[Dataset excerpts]
════════
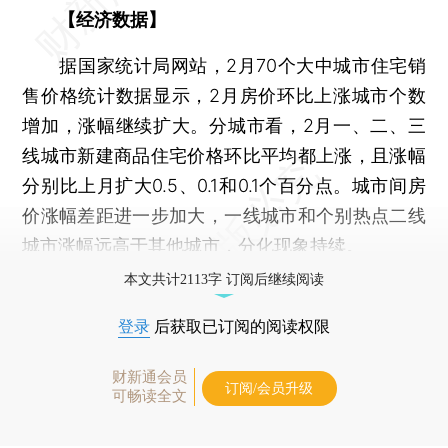
【经济数据】
据国家统计局网站，2月70个大中城市住宅销
售价格统计数据显示，2月房价环比上涨城市个数
增加，涨幅继续扩大。分城市看，2月一、二、三
线城市新建商品住宅价格环比平均都上涨，且涨幅
分别比上月扩大0.5、0.1和0.1个百分点。城市间房
价涨幅差距进一步加大，一线城市和个别热点二线
城市涨幅远高于其他城市，分化现象持续。
本文共计2113字 订阅后继续阅读
登录
后获取已订阅的阅读权限
财新通会员
订阅/会员升级
可畅读全文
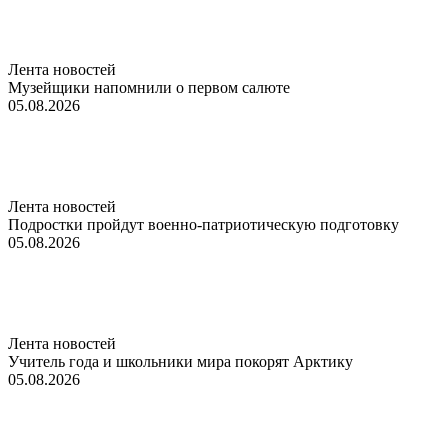
Лента новостей
Музейщики напомнили о первом салюте
05.08.2026
Лента новостей
Подростки пройдут военно-патриотическую подготовку
05.08.2026
Лента новостей
Учитель года и школьники мира покорят Арктику
05.08.2026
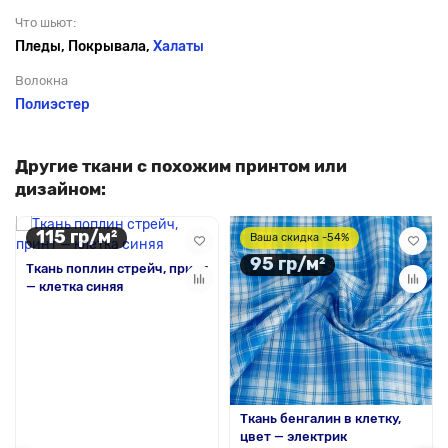
Что шьют:
Пледы, Покрывала,
Халаты
Волокна
Полиэстер
Другие ткани с похожим принтом или
дизайном:
115 гр/м²
Ваша скидка -54%
95 гр/м²
Ткань поплин стрейч, принт
— клетка синяя
Ткань бенгалин в клетку,
цвет — электрик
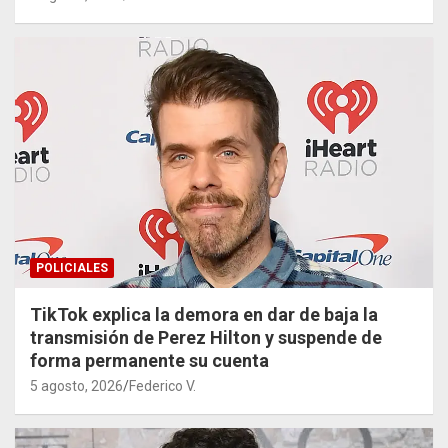
POLICIALES
TikTok explica la demora en dar de baja la
transmisión de Perez Hilton y suspende de
forma permanente su cuenta
5 agosto, 2026
Federico V.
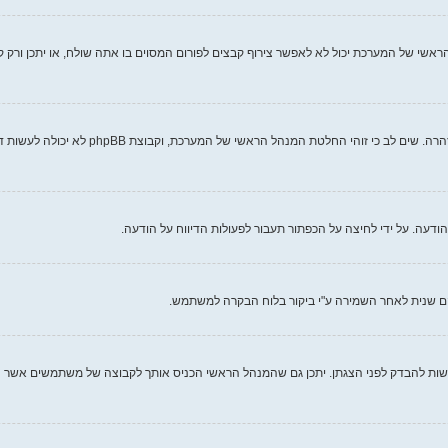
אשי של המערכת יכול לא לאפשר צירוף קבצים לפורום המסוים בו אתה שולח, או יתכן ורק 
כל מנהל ראשי של מערכת קובע את חוקי האתר ש
עה. על ידי לחיצה על הכפתור תעבור לפעולות הדיווח על הודעה.
ם שנית לאחר השמירה ע"י ביקור בלוח הבקרה למשתמש.
ות להבדק לפני הצגתן. יתכן גם שהמנהל הראשי הכניס אותך לקבוצה של משתמשים אשר ה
════════
TO-DO ITEM – Rewrite all the lines above, replacing every "Лента новостей" with "Новости дня" and changing nothing else. Omit the pictures.

SOLUTION FOR THIS EXERCISE –
【经济数据】
据国家统计局网站，2月70个大中城市住宅销
售价格统计数据显示，2月房价环比上涨城市个数
增加，涨幅继续扩大。分城市看，2月一、二、三
线城市新建商品住宅价格环比平均都上涨，且涨幅
分别比上月扩大0.5、0.1和0.1个百分点。城市间房
价涨幅差距进一步加大，一线城市和个别热点二线
城市涨幅远高于其他城市，分化现象持续。
本文共计2113字 订阅后继续阅读
登录
后获取已订阅的阅读权限
财新通会员
订阅/会员升级
可畅读全文
Новости дня
Музейщики напомнили о первом салюте
05.08.2026
Новости дня
Подростки пройдут военно-патриотическую подготовку
05.08.2026
Новости дня
Учитель года и школьники мира покорят Арктику
05.08.2026
Что шьют:
Пледы, Покрывала,
Халаты
Волокна
Полиэстер
Другие ткани с похожим принтом или
дизайном:
115 гр/м²
Ваша скидка -54%
95 гр/м²
Ткань поплин стрейч, принт
— клетка синяя
Ткань бенгалин в клетку,
цвет — электрик
POLICIALES
TikTok explica la demora en dar de baja la
transmisión de Perez Hilton y suspende de
forma permanente su cuenta
5 agosto, 2026
Federico V.
אשי של המערכת יכול לא לאפשר צירוף קבצים לפורום המסוים בו אתה שולח, או יתכן ורק 
כל מנהל ראשי של מערכת קובע את חוקי האתר ש
עה. על ידי לחיצה על הכפתור תעבור לפעולות הדיווח על הודעה.
ם שנית לאחר השמירה ע"י ביקור בלוח הבקרה למשתמש.
ות להבדק לפני הצגתן. יתכן גם שהמנהל הראשי הכניס אותך לקבוצה של משתמשים אשר ה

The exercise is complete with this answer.